── Records supplied

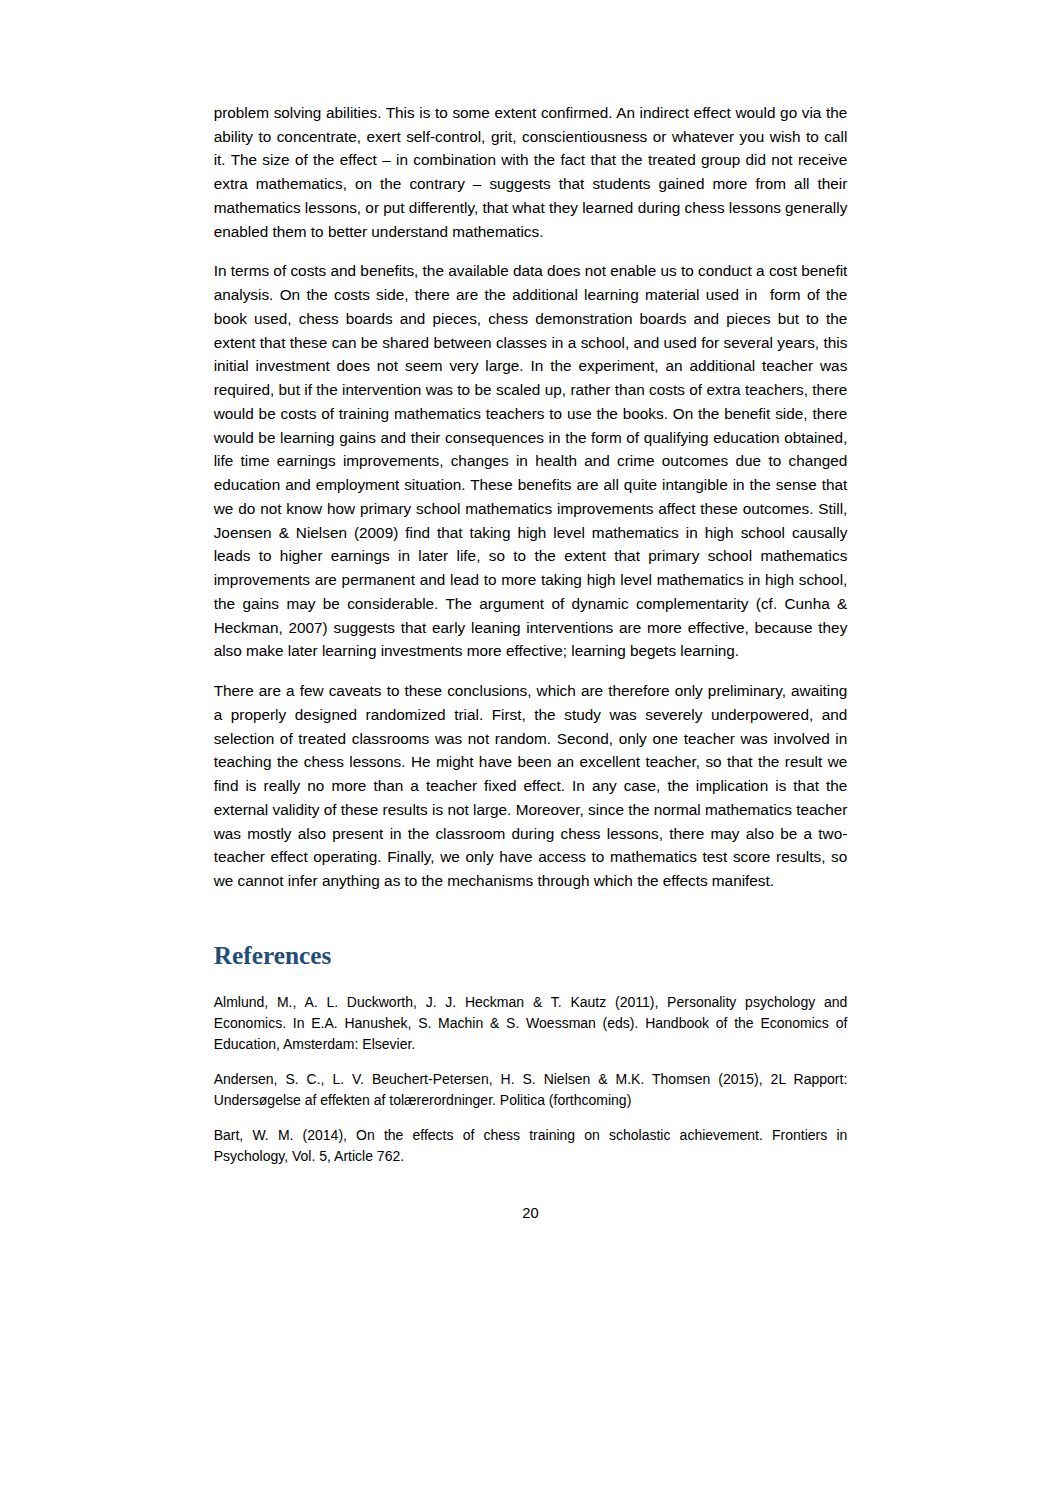problem solving abilities. This is to some extent confirmed. An indirect effect would go via the ability to concentrate, exert self-control, grit, conscientiousness or whatever you wish to call it. The size of the effect – in combination with the fact that the treated group did not receive extra mathematics, on the contrary – suggests that students gained more from all their mathematics lessons, or put differently, that what they learned during chess lessons generally enabled them to better understand mathematics.
In terms of costs and benefits, the available data does not enable us to conduct a cost benefit analysis. On the costs side, there are the additional learning material used in form of the book used, chess boards and pieces, chess demonstration boards and pieces but to the extent that these can be shared between classes in a school, and used for several years, this initial investment does not seem very large. In the experiment, an additional teacher was required, but if the intervention was to be scaled up, rather than costs of extra teachers, there would be costs of training mathematics teachers to use the books. On the benefit side, there would be learning gains and their consequences in the form of qualifying education obtained, life time earnings improvements, changes in health and crime outcomes due to changed education and employment situation. These benefits are all quite intangible in the sense that we do not know how primary school mathematics improvements affect these outcomes. Still, Joensen & Nielsen (2009) find that taking high level mathematics in high school causally leads to higher earnings in later life, so to the extent that primary school mathematics improvements are permanent and lead to more taking high level mathematics in high school, the gains may be considerable. The argument of dynamic complementarity (cf. Cunha & Heckman, 2007) suggests that early leaning interventions are more effective, because they also make later learning investments more effective; learning begets learning.
There are a few caveats to these conclusions, which are therefore only preliminary, awaiting a properly designed randomized trial. First, the study was severely underpowered, and selection of treated classrooms was not random. Second, only one teacher was involved in teaching the chess lessons. He might have been an excellent teacher, so that the result we find is really no more than a teacher fixed effect. In any case, the implication is that the external validity of these results is not large. Moreover, since the normal mathematics teacher was mostly also present in the classroom during chess lessons, there may also be a two- teacher effect operating. Finally, we only have access to mathematics test score results, so we cannot infer anything as to the mechanisms through which the effects manifest.
References
Almlund, M., A. L. Duckworth, J. J. Heckman & T. Kautz (2011), Personality psychology and Economics. In E.A. Hanushek, S. Machin & S. Woessman (eds). Handbook of the Economics of Education, Amsterdam: Elsevier.
Andersen, S. C., L. V. Beuchert-Petersen, H. S. Nielsen & M.K. Thomsen (2015), 2L Rapport: Undersøgelse af effekten af tolærerordninger. Politica (forthcoming)
Bart, W. M. (2014), On the effects of chess training on scholastic achievement. Frontiers in Psychology, Vol. 5, Article 762.
20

────

→ Task:
Set down the entries again without change. Leave the pictures out.

→ Answer to this exercise:
problem solving abilities. This is to some extent confirmed. An indirect effect would go via the ability to concentrate, exert self-control, grit, conscientiousness or whatever you wish to call it. The size of the effect – in combination with the fact that the treated group did not receive extra mathematics, on the contrary – suggests that students gained more from all their mathematics lessons, or put differently, that what they learned during chess lessons generally enabled them to better understand mathematics.
In terms of costs and benefits, the available data does not enable us to conduct a cost benefit analysis. On the costs side, there are the additional learning material used in form of the book used, chess boards and pieces, chess demonstration boards and pieces but to the extent that these can be shared between classes in a school, and used for several years, this initial investment does not seem very large. In the experiment, an additional teacher was required, but if the intervention was to be scaled up, rather than costs of extra teachers, there would be costs of training mathematics teachers to use the books. On the benefit side, there would be learning gains and their consequences in the form of qualifying education obtained, life time earnings improvements, changes in health and crime outcomes due to changed education and employment situation. These benefits are all quite intangible in the sense that we do not know how primary school mathematics improvements affect these outcomes. Still, Joensen & Nielsen (2009) find that taking high level mathematics in high school causally leads to higher earnings in later life, so to the extent that primary school mathematics improvements are permanent and lead to more taking high level mathematics in high school, the gains may be considerable. The argument of dynamic complementarity (cf. Cunha & Heckman, 2007) suggests that early leaning interventions are more effective, because they also make later learning investments more effective; learning begets learning.
There are a few caveats to these conclusions, which are therefore only preliminary, awaiting a properly designed randomized trial. First, the study was severely underpowered, and selection of treated classrooms was not random. Second, only one teacher was involved in teaching the chess lessons. He might have been an excellent teacher, so that the result we find is really no more than a teacher fixed effect. In any case, the implication is that the external validity of these results is not large. Moreover, since the normal mathematics teacher was mostly also present in the classroom during chess lessons, there may also be a two- teacher effect operating. Finally, we only have access to mathematics test score results, so we cannot infer anything as to the mechanisms through which the effects manifest.
References
Almlund, M., A. L. Duckworth, J. J. Heckman & T. Kautz (2011), Personality psychology and Economics. In E.A. Hanushek, S. Machin & S. Woessman (eds). Handbook of the Economics of Education, Amsterdam: Elsevier.
Andersen, S. C., L. V. Beuchert-Petersen, H. S. Nielsen & M.K. Thomsen (2015), 2L Rapport: Undersøgelse af effekten af tolærerordninger. Politica (forthcoming)
Bart, W. M. (2014), On the effects of chess training on scholastic achievement. Frontiers in Psychology, Vol. 5, Article 762.
20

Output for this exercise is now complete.